Single Stage#

Problem Setting#

Suppose we have a dataset containing observations from \(N\) individuals. For each individual \(i\), we have \(\{\boldsymbol{S}_{i},A_{i},R_{i}\}\), \(i=1,\cdots,N\). \(\boldsymbol{S}_{i}\) includes the feature information, \(A_{i}\) is the action taken, and \(R_{i}\) is the observed reward received.

Real Data#

1. Fetch_hillstrom

Fetch_hillstrom is a dataset from the scikit-uplift package with a single decision point. This study aims to assess the effectiveness of an e-mail campaign (\(A\)). The primary outcome of the interest is the money spent by customers during the two weeks following the e-mail campaign. By selecting only the individuals who purchased merchandise (spend>0), the dataset we used in this chapter comprises 578 customers (\(N=578\)). For each customer, there are nine features available:

  • recency: # of months since the last purchase;

  • history: total dollars spent in the past year;

  • mens: binary, =1 if purchased Men’s merchandise in the past year;

  • womens: binary, =1 if purchased Women’s merchandise in the past year;

  • newbie: binary, =1 if the customer is a new customer in the past year;

  • zip_code_Surburban: binary, =1 if zip_code is classified as Suburban;

  • zip_code_Urban: binary, =1 if zip_code is classified as Urban;

  • channel_Phone: binary, =1 if the customer purchased from Phone in the past year;

  • channel_Web: binary, =1 if the customer purchased from Web in the past year.

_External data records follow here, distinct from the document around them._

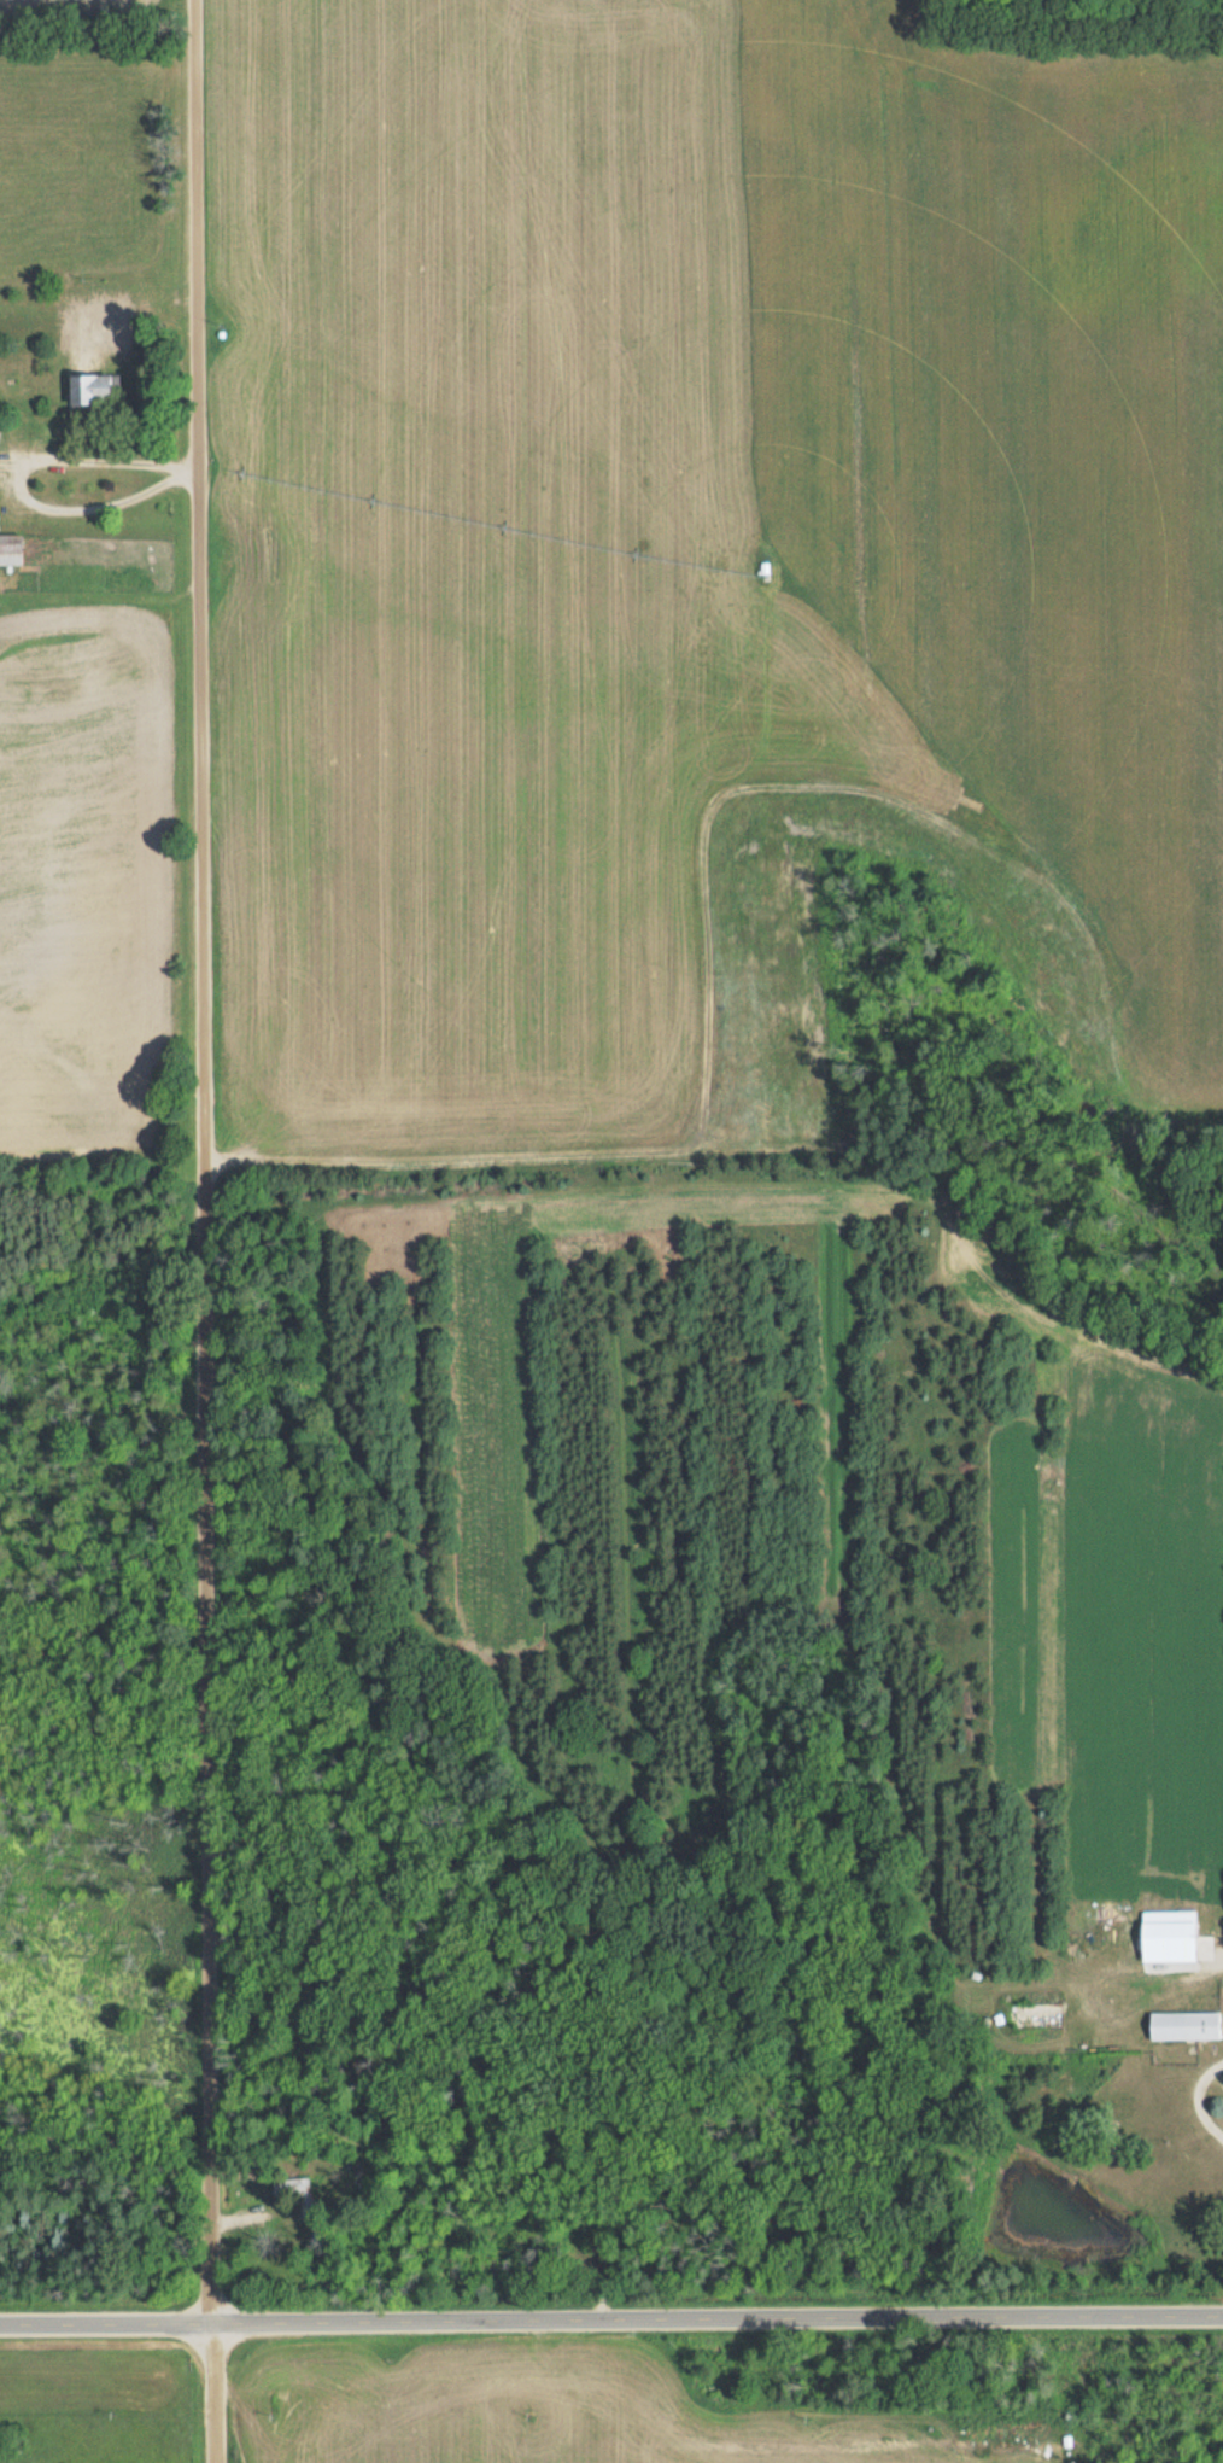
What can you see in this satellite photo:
building: (89, 390)
road: (18, 476)
building: (10, 550)
road: (205, 1161)
building: (1184, 2025)
road: (1198, 2095)
road: (716, 2318)
road: (104, 2323)
road: (210, 2393)

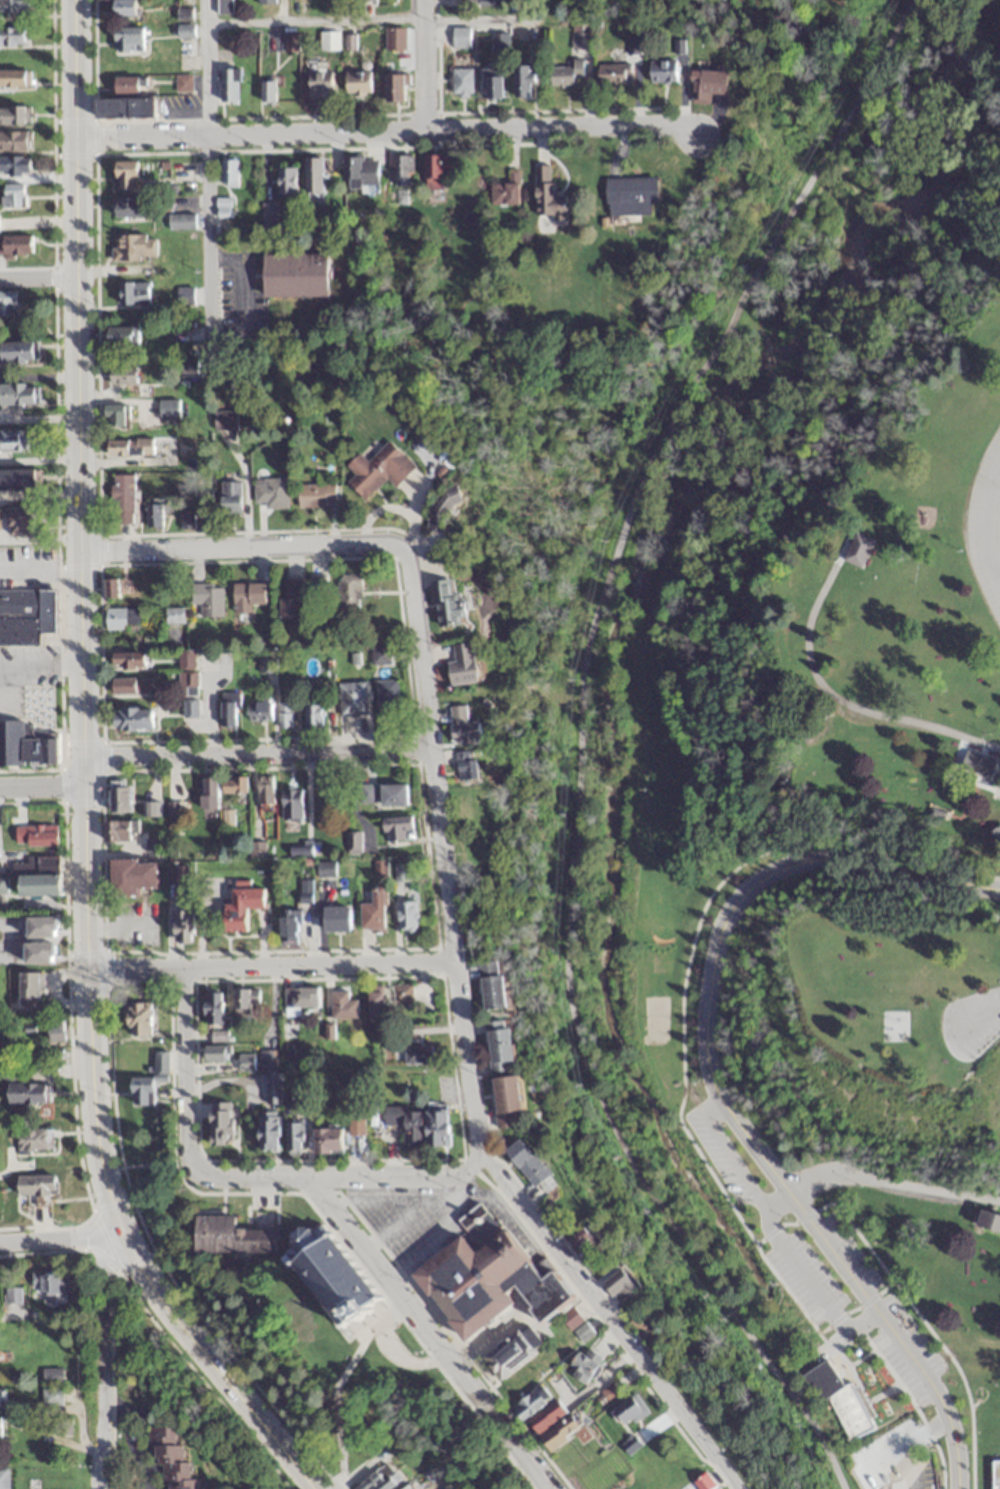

Note, if zip_code_Surburban =0 and zip_code_Urban=0, then the zip_code is classified as Rural; if channel_Phone=0 and channel_Web=0, then the customer purchased from multichannel in the past year.

There are two different types of action space that are available for us to specify:

  • Binary Treatment: Considering a binary action space, each customer would either receive an e-mail campaign (\(A=1\)) or receive no e-mail (\(A=0\)).

  • Multi Treatments: Considering a multinomial action space, each customer would either receive no e-mail (\(A=0\)) or receive an e-mail campaign featuring Women’s merchandise (\(A=1\)) or receive an e-mail campaign featuring Men’s merchandise (\(A=2\))

After two weeks following the e-mail campaign, each customer’s total dollar spent (\(R\)) is recorded.

The observed data are independent and identically distributed \(\{\text{recency}_i, \text{history}_i, \text{mens}_i, \text{womens}_i, \text{newbie}_i, \text{zip_code_Surburban}_i, \text{zip_code_Urban}_i, \text{channel_Phone}_i,\text{channel_Web}_i ,A_i, R_i\}\), for \(i=1,…,N\),

where larger values of \(R\) are considered better.

  • How to get the data?

    1. from causaldm._util_causaldm import *

    2. if binary treatment, S,A,R = get_data(target_col = ‘spend’, binary_trt = True); otherwise, S,A,R = get_data(target_col = ‘spend’, binary_trt = Flase)

More details about the original dataset can be found in https://blog.minethatdata.com/2008/03/minethatdata-e-mail-analytics-and-data.html.